Stored entries –

****************************************

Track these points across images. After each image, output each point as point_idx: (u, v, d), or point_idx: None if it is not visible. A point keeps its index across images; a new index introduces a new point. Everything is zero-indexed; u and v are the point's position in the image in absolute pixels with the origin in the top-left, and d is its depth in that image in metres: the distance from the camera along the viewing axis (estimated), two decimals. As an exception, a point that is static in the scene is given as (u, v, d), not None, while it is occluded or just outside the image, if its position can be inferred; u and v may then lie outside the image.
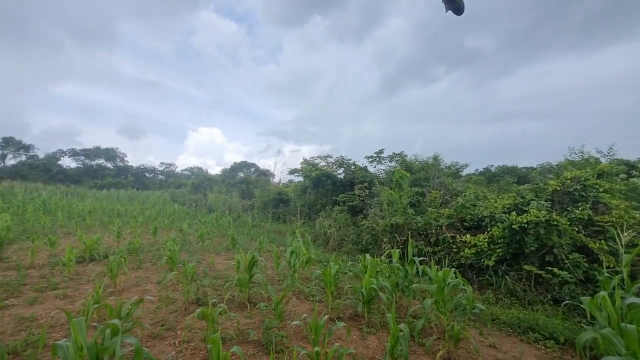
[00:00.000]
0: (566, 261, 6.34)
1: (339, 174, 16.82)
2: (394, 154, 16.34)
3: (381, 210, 10.75)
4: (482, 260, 7.50)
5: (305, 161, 18.06)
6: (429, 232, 8.93)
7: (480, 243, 7.70)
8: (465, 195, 9.64)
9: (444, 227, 8.79)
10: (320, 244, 11.63)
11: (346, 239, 11.17)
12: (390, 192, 11.00)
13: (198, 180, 32.18)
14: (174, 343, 4.01)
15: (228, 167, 47.46)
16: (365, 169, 16.55)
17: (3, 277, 5.99)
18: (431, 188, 12.09)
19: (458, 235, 8.39)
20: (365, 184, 14.01)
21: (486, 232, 7.92)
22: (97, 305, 3.58)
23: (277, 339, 4.10)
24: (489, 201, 9.47)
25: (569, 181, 7.74)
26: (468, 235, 8.12)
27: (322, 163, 17.54)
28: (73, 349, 2.03)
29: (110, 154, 45.52)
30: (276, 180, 34.39)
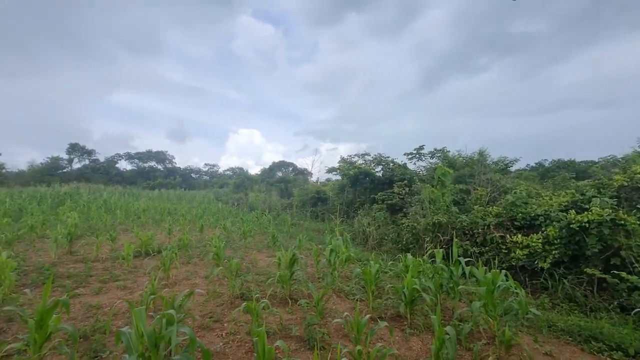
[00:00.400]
0: (636, 265, 5.68)
1: (377, 172, 16.56)
2: (435, 150, 15.73)
3: (422, 209, 10.41)
4: (536, 262, 6.97)
5: (342, 160, 18.03)
6: (475, 231, 8.48)
7: (533, 244, 7.16)
8: (515, 193, 9.01)
9: (491, 227, 8.29)
10: (359, 243, 11.55)
11: (386, 237, 10.97)
12: (431, 189, 10.61)
13: (239, 180, 33.50)
14: (221, 334, 4.21)
15: (267, 166, 48.86)
16: (404, 166, 16.12)
17: (73, 268, 6.70)
18: (477, 185, 11.47)
19: (508, 235, 7.87)
20: (405, 182, 13.65)
21: (540, 232, 7.35)
22: (153, 296, 3.86)
23: (319, 335, 4.13)
24: (543, 199, 8.78)
25: (638, 175, 6.92)
26: (519, 235, 7.59)
27: (360, 161, 17.37)
28: (135, 336, 2.21)
29: (161, 156, 48.96)
30: (314, 179, 34.74)
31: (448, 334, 3.38)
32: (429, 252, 7.66)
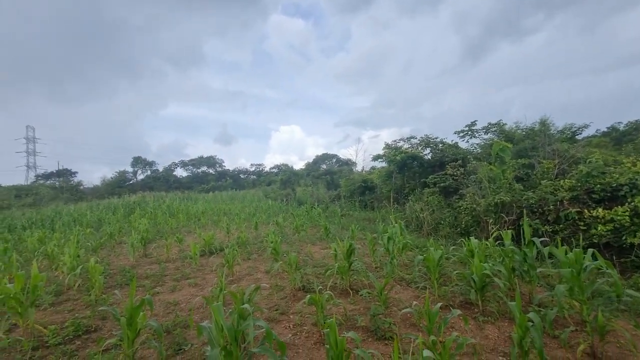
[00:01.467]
0: None
1: (426, 154, 15.80)
2: (489, 124, 14.50)
3: (480, 189, 9.72)
4: (624, 238, 6.15)
5: (387, 145, 17.48)
6: (545, 208, 7.71)
7: (619, 217, 6.32)
8: (590, 162, 8.00)
9: (565, 202, 7.47)
10: (413, 229, 11.17)
11: (442, 222, 10.46)
12: (489, 167, 9.85)
13: (285, 176, 34.30)
14: (289, 326, 4.30)
15: (310, 160, 49.36)
16: (455, 145, 15.15)
17: (149, 269, 7.33)
18: (541, 158, 10.41)
19: (586, 210, 7.04)
20: (459, 162, 12.83)
21: (626, 204, 6.45)
22: (223, 292, 4.05)
23: (385, 325, 4.04)
24: (625, 165, 7.69)
25: None
26: (600, 209, 6.75)
27: (406, 145, 16.71)
28: (215, 330, 2.31)
29: (211, 161, 51.92)
30: (359, 168, 34.34)
31: (532, 320, 3.08)
32: (493, 234, 7.13)
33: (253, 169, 55.42)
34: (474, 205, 9.04)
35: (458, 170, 12.22)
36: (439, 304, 3.40)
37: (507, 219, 8.13)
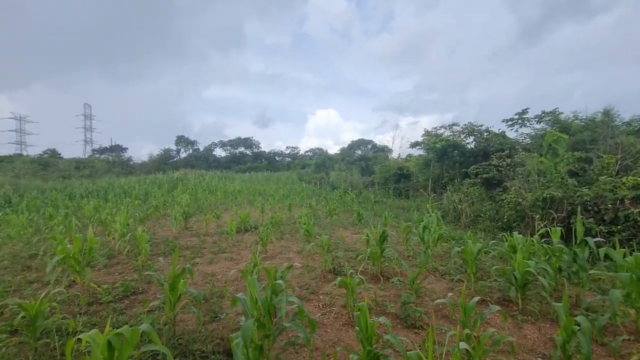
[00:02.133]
0: None
1: (468, 143, 14.97)
2: (542, 113, 13.30)
3: (528, 182, 9.07)
4: (697, 245, 5.45)
5: (426, 132, 16.78)
6: (601, 207, 7.04)
7: (693, 221, 5.60)
8: (661, 158, 7.12)
9: (626, 201, 6.76)
10: (449, 220, 10.77)
11: (481, 215, 9.95)
12: (540, 159, 9.11)
13: (320, 160, 34.37)
14: (318, 306, 4.38)
15: (346, 145, 48.95)
16: (502, 134, 14.16)
17: (190, 241, 7.78)
18: (601, 152, 9.43)
19: (652, 211, 6.32)
20: (505, 152, 11.99)
21: None
22: (257, 267, 4.19)
23: (416, 314, 3.97)
24: None
25: None
26: (670, 211, 6.02)
27: (447, 133, 15.93)
28: (250, 302, 2.40)
29: (248, 142, 53.32)
30: (395, 155, 33.50)
31: (578, 324, 2.86)
32: (539, 231, 6.66)
33: (288, 151, 56.16)
34: (519, 199, 8.47)
35: (504, 161, 11.43)
36: (477, 298, 3.26)
37: (556, 215, 7.54)
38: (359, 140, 48.91)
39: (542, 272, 4.70)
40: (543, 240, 6.07)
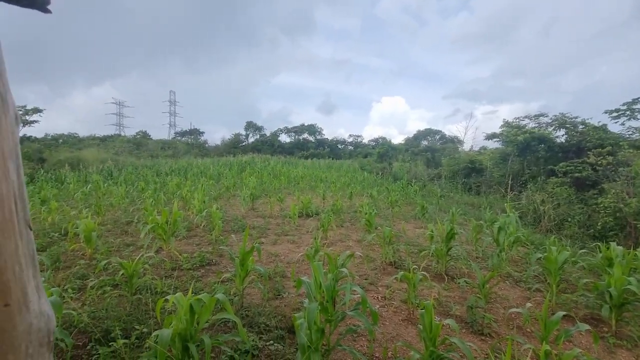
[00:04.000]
0: None
1: (558, 136, 13.13)
2: (660, 103, 11.02)
3: (633, 186, 7.67)
4: None
5: (507, 123, 15.12)
6: None
7: None
8: None
9: None
10: (528, 222, 9.68)
11: (568, 219, 8.74)
12: (653, 159, 7.61)
13: (383, 150, 33.50)
14: (377, 297, 4.33)
15: (411, 135, 46.86)
16: (603, 128, 12.07)
17: (256, 222, 8.29)
18: None
19: None
20: (607, 149, 10.23)
21: None
22: (318, 253, 4.28)
23: (485, 320, 3.68)
24: None
25: None
26: None
27: (532, 124, 14.18)
28: (314, 286, 2.46)
29: (312, 129, 54.32)
30: (466, 147, 31.09)
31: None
32: (646, 244, 5.63)
33: (351, 139, 55.79)
34: (621, 205, 7.21)
35: (604, 159, 9.76)
36: (561, 313, 2.88)
37: (671, 227, 6.27)
38: (426, 130, 46.35)
39: (649, 292, 3.97)
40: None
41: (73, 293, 3.80)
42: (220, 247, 4.94)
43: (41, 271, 4.35)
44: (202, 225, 7.31)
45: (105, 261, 4.17)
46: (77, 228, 5.14)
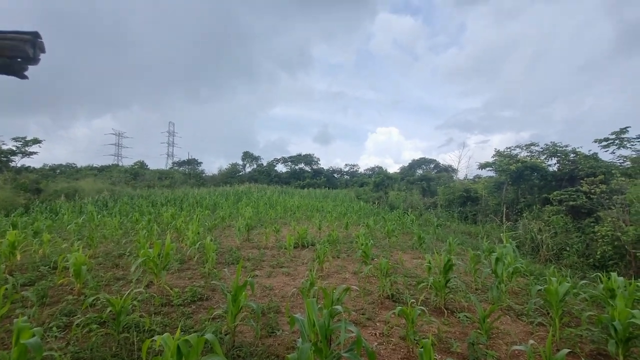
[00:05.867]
0: None
1: (550, 165, 13.35)
2: (647, 132, 11.34)
3: (629, 213, 7.70)
4: None
5: (498, 153, 15.43)
6: None
7: None
8: None
9: None
10: (526, 252, 9.59)
11: (567, 248, 8.67)
12: (645, 187, 7.71)
13: (379, 179, 33.76)
14: (375, 334, 4.17)
15: (406, 164, 47.48)
16: (594, 157, 12.31)
17: (251, 253, 8.13)
18: None
19: None
20: (599, 177, 10.36)
21: None
22: (313, 287, 4.17)
23: (487, 359, 3.53)
24: None
25: None
26: None
27: (524, 153, 14.44)
28: (307, 324, 2.37)
29: (308, 159, 54.87)
30: (460, 176, 31.41)
31: None
32: (646, 274, 5.56)
33: (347, 169, 56.32)
34: (618, 233, 7.20)
35: (597, 187, 9.88)
36: (566, 350, 2.78)
37: (669, 256, 6.23)
38: (421, 159, 47.09)
39: (654, 326, 3.86)
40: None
41: (58, 331, 3.62)
42: (213, 282, 4.80)
43: (26, 308, 4.20)
44: (196, 257, 7.16)
45: (94, 297, 4.02)
46: (68, 261, 5.00)
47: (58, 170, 34.18)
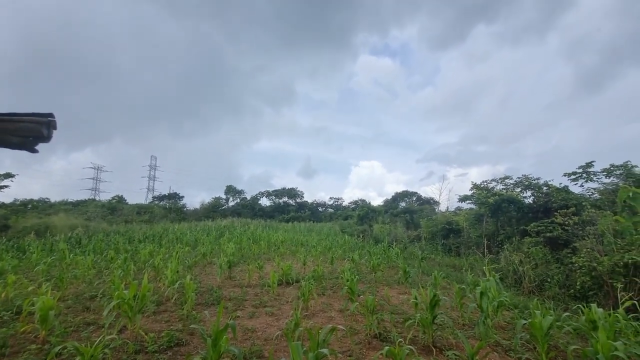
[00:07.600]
0: None
1: (526, 197, 13.89)
2: (612, 166, 12.09)
3: (602, 244, 8.00)
4: None
5: (476, 186, 15.98)
6: None
7: None
8: None
9: None
10: (509, 284, 9.65)
11: (548, 280, 8.81)
12: (615, 218, 8.08)
13: (363, 212, 33.89)
14: (363, 377, 4.00)
15: (389, 197, 48.14)
16: (565, 189, 12.96)
17: (233, 292, 7.81)
18: (693, 211, 8.15)
19: None
20: (572, 209, 10.84)
21: None
22: (298, 328, 4.02)
23: (478, 400, 3.43)
24: None
25: None
26: None
27: (499, 186, 15.03)
28: (292, 370, 2.27)
29: (292, 192, 54.82)
30: (442, 208, 32.04)
31: None
32: (624, 304, 5.68)
33: (331, 202, 56.50)
34: (594, 264, 7.42)
35: (570, 219, 10.31)
36: (553, 388, 2.75)
37: (644, 286, 6.43)
38: (403, 192, 47.95)
39: (635, 357, 3.91)
40: (630, 315, 5.18)
41: (15, 389, 3.29)
42: (192, 325, 4.54)
43: (-19, 362, 3.82)
44: (174, 298, 6.80)
45: (60, 346, 3.72)
46: (34, 305, 4.65)
47: (30, 205, 32.58)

****************************************

Could you restate word for word the lines above from the one containing "14: (174, 343, 4.01)" through the one containing "30: (276, 180, 34.39)", both included, and nothing else?

14: (174, 343, 4.01)
15: (228, 167, 47.46)
16: (365, 169, 16.55)
17: (3, 277, 5.99)
18: (431, 188, 12.09)
19: (458, 235, 8.39)
20: (365, 184, 14.01)
21: (486, 232, 7.92)
22: (97, 305, 3.58)
23: (277, 339, 4.10)
24: (489, 201, 9.47)
25: (569, 181, 7.74)
26: (468, 235, 8.12)
27: (322, 163, 17.54)
28: (73, 349, 2.03)
29: (110, 154, 45.52)
30: (276, 180, 34.39)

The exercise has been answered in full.